● Assigned task
Word for word, output the data, with none of its pictures.

Stored data entries
+++++

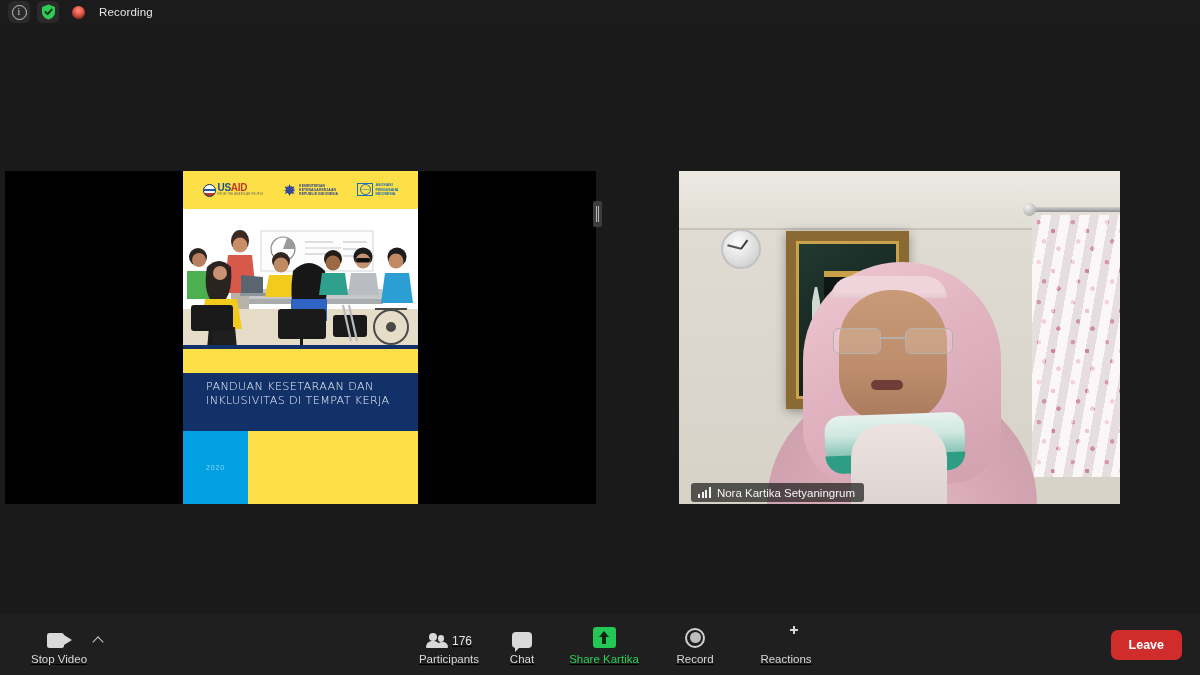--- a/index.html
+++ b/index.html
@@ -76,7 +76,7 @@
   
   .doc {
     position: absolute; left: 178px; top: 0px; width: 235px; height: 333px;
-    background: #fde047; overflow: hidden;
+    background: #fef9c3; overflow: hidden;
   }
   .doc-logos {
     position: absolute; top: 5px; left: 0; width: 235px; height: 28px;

+++++

● The answer
--- a/index.html
+++ b/index.html
@@ -76,7 +76,7 @@
   
   .doc {
     position: absolute; left: 178px; top: 0px; width: 235px; height: 333px;
-    background: #fde047; overflow: hidden;
+    background: #fef9c3; overflow: hidden;
   }
   .doc-logos {
     position: absolute; top: 5px; left: 0; width: 235px; height: 28px;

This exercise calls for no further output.